Ray is in love at first sight. He wants the McDonald brothers to let him franchise their restaurant, but they just couldn’t get the people managing those stores to live up to their high standards. But Ray is persistent, and they eventually agree, provided that he signs a contract that gives them full control over everything that happens in the stores. Before long, Ray has opened up his own store, and then acts as a middleman to sign up other franchisees. But there’s a problem. Business is great, but Ray’s barely scraping by because the brothers’ high standards and resistance to change are holding him back. So he’ll just have to cut them out.
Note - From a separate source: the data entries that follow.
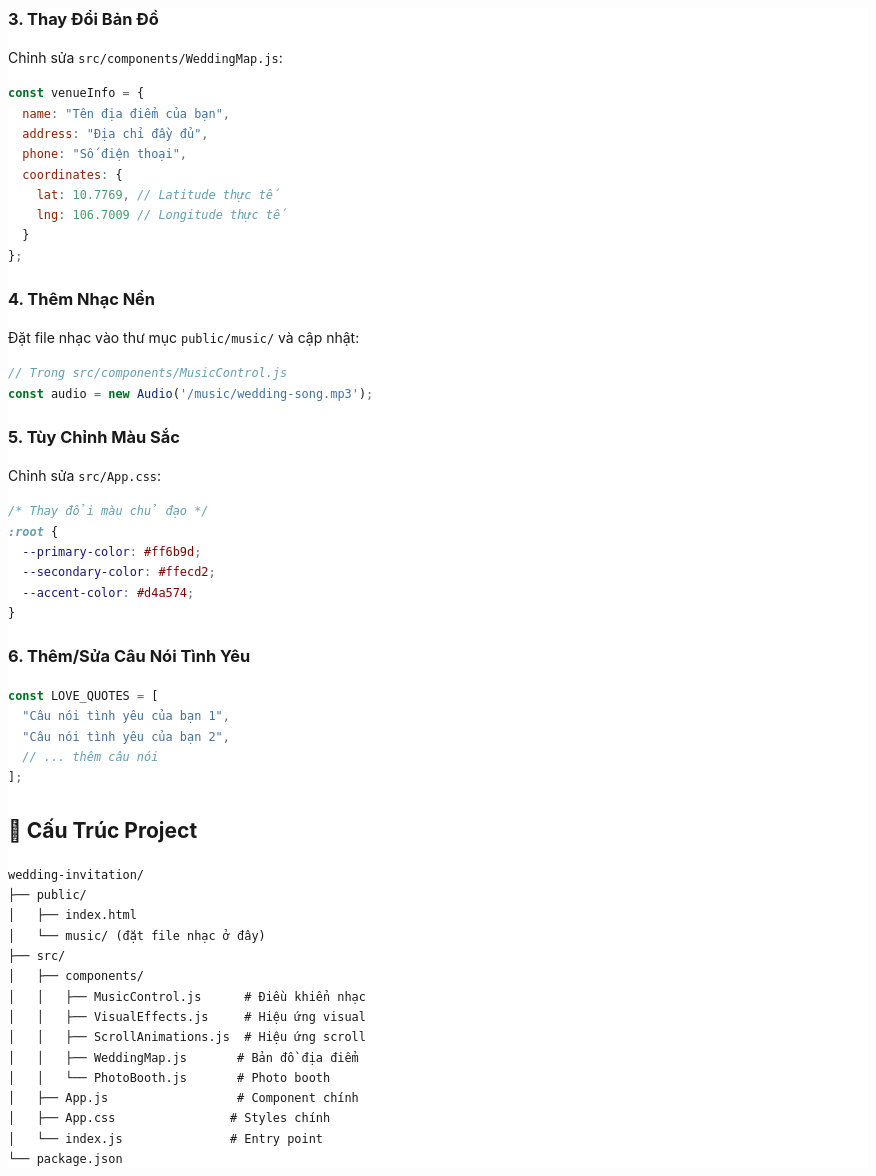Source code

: ### 3. Thay Đổi Bản Đồ
Chỉnh sửa `src/components/WeddingMap.js`:

```javascript
const venueInfo = {
  name: "Tên địa điểm của bạn",
  address: "Địa chỉ đầy đủ",
  phone: "Số điện thoại", 
  coordinates: {
    lat: 10.7769, // Latitude thực tế
    lng: 106.7009 // Longitude thực tế
  }
};
```

### 4. Thêm Nhạc Nền
Đặt file nhạc vào thư mục `public/music/` và cập nhật:

```javascript
// Trong src/components/MusicControl.js
const audio = new Audio('/music/wedding-song.mp3');
```

### 5. Tùy Chỉnh Màu Sắc
Chỉnh sửa `src/App.css`:

```css
/* Thay đổi màu chủ đạo */
:root {
  --primary-color: #ff6b9d;
  --secondary-color: #ffecd2;
  --accent-color: #d4a574;
}
```

### 6. Thêm/Sửa Câu Nói Tình Yêu
```javascript
const LOVE_QUOTES = [
  "Câu nói tình yêu của bạn 1",
  "Câu nói tình yêu của bạn 2",
  // ... thêm câu nói
];
```

## 🎯 Cấu Trúc Project

```
wedding-invitation/
├── public/
│   ├── index.html
│   └── music/ (đặt file nhạc ở đây)
├── src/
│   ├── components/
│   │   ├── MusicControl.js      # Điều khiển nhạc
│   │   ├── VisualEffects.js     # Hiệu ứng visual
│   │   ├── ScrollAnimations.js  # Hiệu ứng scroll
│   │   ├── WeddingMap.js       # Bản đồ địa điểm
│   │   └── PhotoBooth.js       # Photo booth
│   ├── App.js                  # Component chính
│   ├── App.css                # Styles chính
│   └── index.js               # Entry point
└── package.json
```
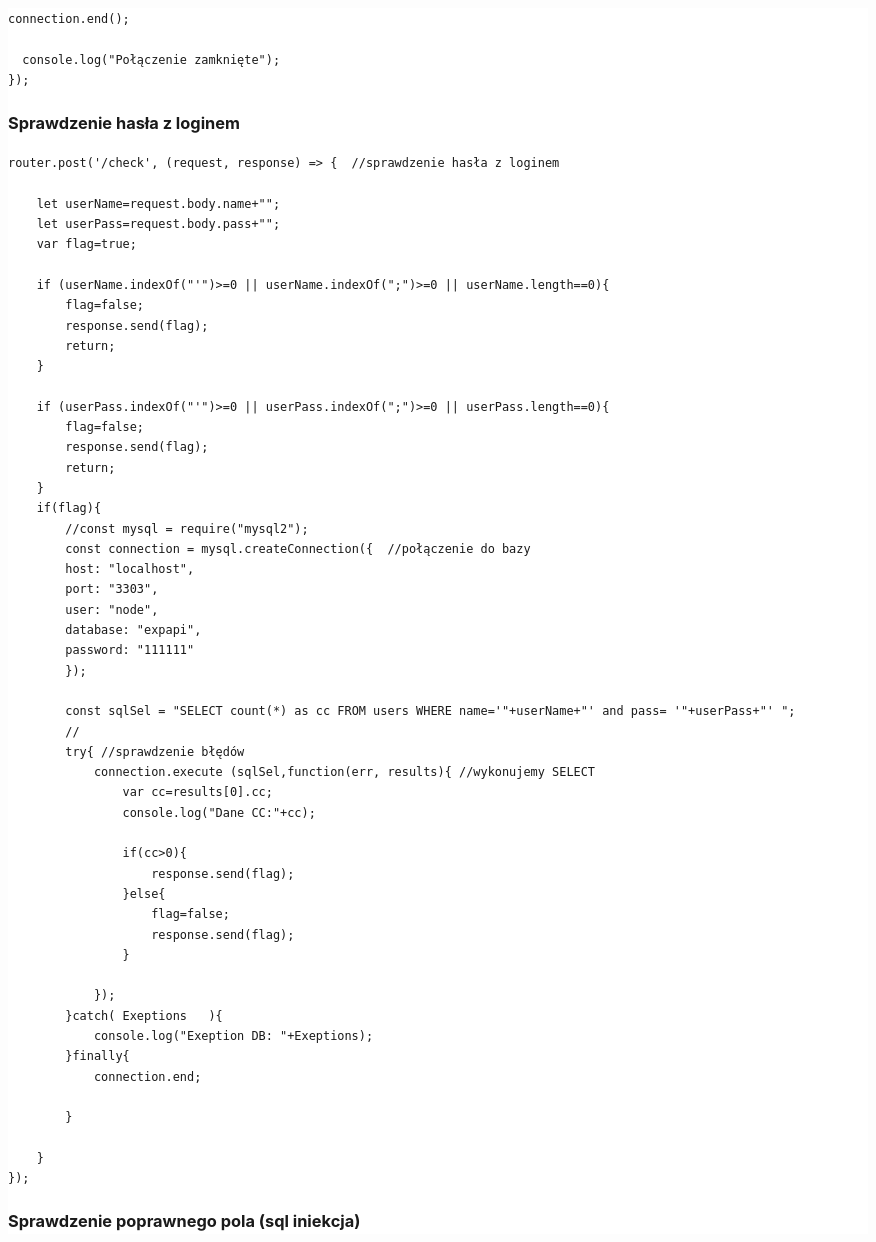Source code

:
 ```
connection.end();

  console.log("Połączenie zamknięte");
});
```
### Sprawdzenie hasła z loginem 
```
router.post('/check', (request, response) => {  //sprawdzenie hasła z loginem
    
    let userName=request.body.name+""; 
    let userPass=request.body.pass+"";
    var flag=true;

    if (userName.indexOf("'")>=0 || userName.indexOf(";")>=0 || userName.length==0){
        flag=false;
        response.send(flag);        
        return;        
    }
  
    if (userPass.indexOf("'")>=0 || userPass.indexOf(";")>=0 || userPass.length==0){
        flag=false;
        response.send(flag);        
        return;
    }
    if(flag){
        //const mysql = require("mysql2");    
        const connection = mysql.createConnection({  //połączenie do bazy
        host: "localhost",
        port: "3303",
        user: "node",
        database: "expapi",
        password: "111111"
        });
            
        const sqlSel = "SELECT count(*) as cc FROM users WHERE name='"+userName+"' and pass= '"+userPass+"' ";
        //
        try{ //sprawdzenie błędów
            connection.execute (sqlSel,function(err, results){ //wykonujemy SELECT
                var cc=results[0].cc;
                console.log("Dane CC:"+cc);
                
                if(cc>0){
                    response.send(flag);       
                }else{
                    flag=false;
                    response.send(flag);        
                }

            });
        }catch( Exeptions   ){
            console.log("Exeption DB: "+Exeptions);
        }finally{
            connection.end;

        }

    }    
});
```
### Sprawdzenie poprawnego pola (sql iniekcja)
```
```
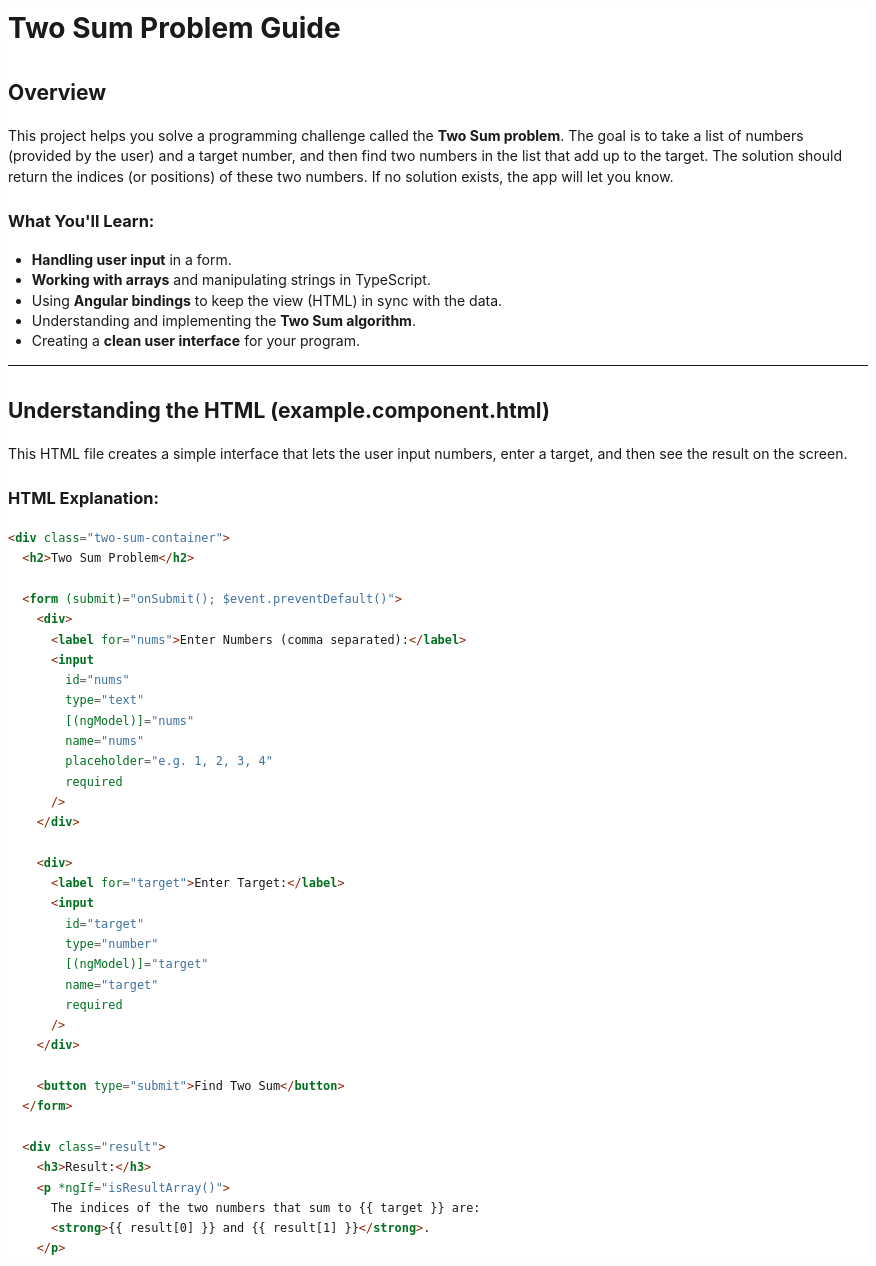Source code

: # Two Sum Problem Guide

## **Overview**

This project helps you solve a programming challenge called the **Two Sum problem**. The goal is to take a list of numbers (provided by the user) and a target number, and then find two numbers in the list that add up to the target. The solution should return the indices (or positions) of these two numbers. If no solution exists, the app will let you know.

### What You'll Learn:
- **Handling user input** in a form.
- **Working with arrays** and manipulating strings in TypeScript.
- Using **Angular bindings** to keep the view (HTML) in sync with the data.
- Understanding and implementing the **Two Sum algorithm**.
- Creating a **clean user interface** for your program.

---

## **Understanding the HTML (example.component.html)**

This HTML file creates a simple interface that lets the user input numbers, enter a target, and then see the result on the screen.

### **HTML Explanation:**

```html
<div class="two-sum-container">
  <h2>Two Sum Problem</h2>

  <form (submit)="onSubmit(); $event.preventDefault()">
    <div>
      <label for="nums">Enter Numbers (comma separated):</label>
      <input
        id="nums"
        type="text"
        [(ngModel)]="nums"
        name="nums"
        placeholder="e.g. 1, 2, 3, 4"
        required
      />
    </div>

    <div>
      <label for="target">Enter Target:</label>
      <input
        id="target"
        type="number"
        [(ngModel)]="target"
        name="target"
        required
      />
    </div>

    <button type="submit">Find Two Sum</button>
  </form>

  <div class="result">
    <h3>Result:</h3>
    <p *ngIf="isResultArray()">
      The indices of the two numbers that sum to {{ target }} are:
      <strong>{{ result[0] }} and {{ result[1] }}</strong>.
    </p>
```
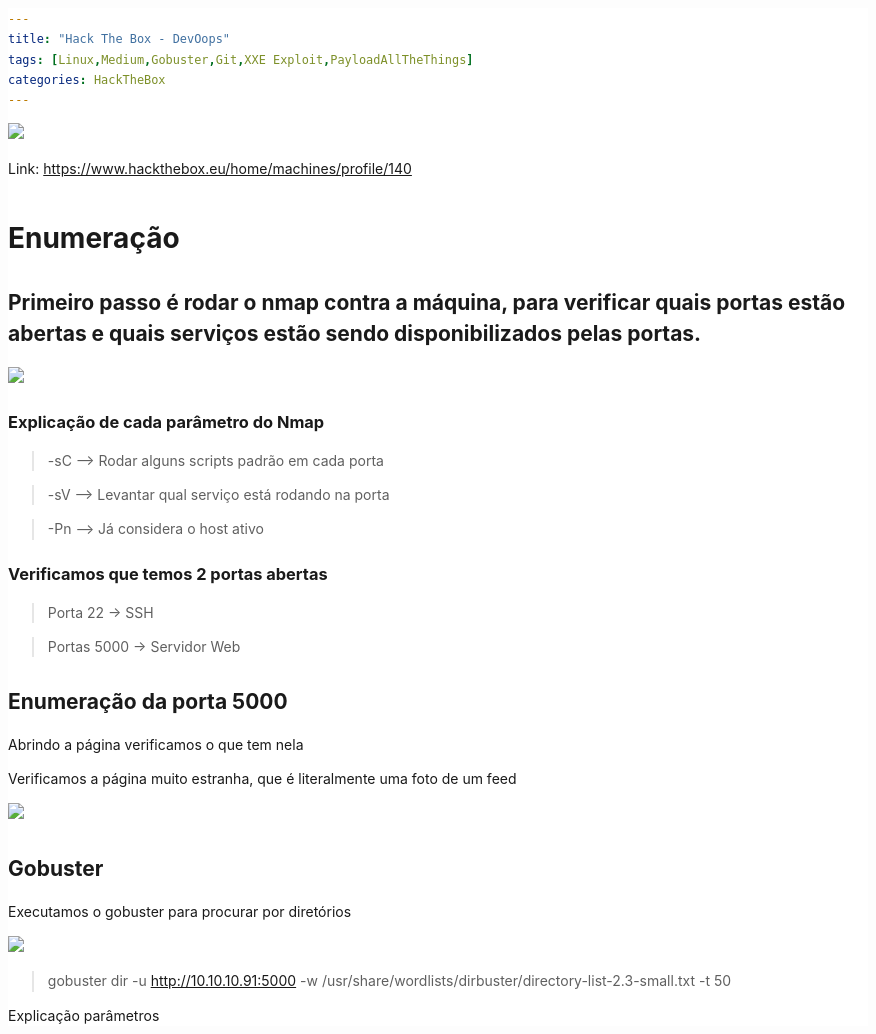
 ```yaml
---
title: "Hack The Box - DevOops"
tags: [Linux,Medium,Gobuster,Git,XXE Exploit,PayloadAllTheThings]
categories: HackTheBox
---
```


![](https://raw.githubusercontent.com/0x4rt3mis/0x4rt3mis.github.io/master/img/htb-devoops/D_inicial.png)

Link: <https://www.hackthebox.eu/home/machines/profile/140>

# Enumeração

## Primeiro passo é rodar o nmap contra a máquina, para verificar quais portas estão abertas e quais serviços estão sendo disponibilizados pelas portas.

![](https://raw.githubusercontent.com/0x4rt3mis/0x4rt3mis.github.io/master/img/htb-devoops/D_nmap.png)

### Explicação de cada parâmetro do Nmap

> -sC --> Rodar alguns scripts padrão em cada porta

> -sV --> Levantar qual serviço está rodando na porta

> -Pn --> Já considera o host ativo

### Verificamos que temos 2 portas abertas

> Porta 22 -> SSH

> Portas 5000 -> Servidor Web

## Enumeração da porta 5000

Abrindo a página verificamos o que tem nela

Verificamos a página muito estranha, que é literalmente uma foto de um feed

![](https://raw.githubusercontent.com/0x4rt3mis/0x4rt3mis.github.io/master/img/htb-devoops/D_web.png)

## Gobuster

Executamos o gobuster para procurar por diretórios

![](https://raw.githubusercontent.com/0x4rt3mis/0x4rt3mis.github.io/master/img/htb-devoops/D_gobuster.png)

> gobuster dir -u http://10.10.10.91:5000 -w /usr/share/wordlists/dirbuster/directory-list-2.3-small.txt -t 50

Explicação parâmetros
The Founder is entertaining enough, but it seems to lose something as it goes on. Perhaps it’s just because Kroc turns into such a slimeball that it becomes uncomfortable to watch. He’s so mean to those nice brothers, so indifferent towards his wife, so creepy towards another man’s wife, and otherwise infected with the sense of unscrupulous entitlement that seems to plague the get-rich-quick schemers who finally do.

Of course it’s a true story and it couldn’t have turned out any other way, but the film certainly seems to have an agenda. For example, it doesn’t make any mention of his philanthropy (for example, he created the Ronald McDonald House, which provides a place for families to stay when their children are receiving treatment at hospitals that aren’t near their homes). There’s not a single reference to many of the things that would become the restaurant’s trademarks, like their clown spokesman or signature food items like Big Macs and Happy Meals. And it makes it seem like he dumped his wife (played by Laura Dern) and immediately picked up the wife (Linda Cardellini) of a sub-franchisee (Patrick Wilson), when the real Krok had another wife for several years between the two. Some creative license is to be expected, but the film primarily seems intent on making Kroc look like a monster while omitting anything that might make him seem more human, and it ultimately suffers because of that.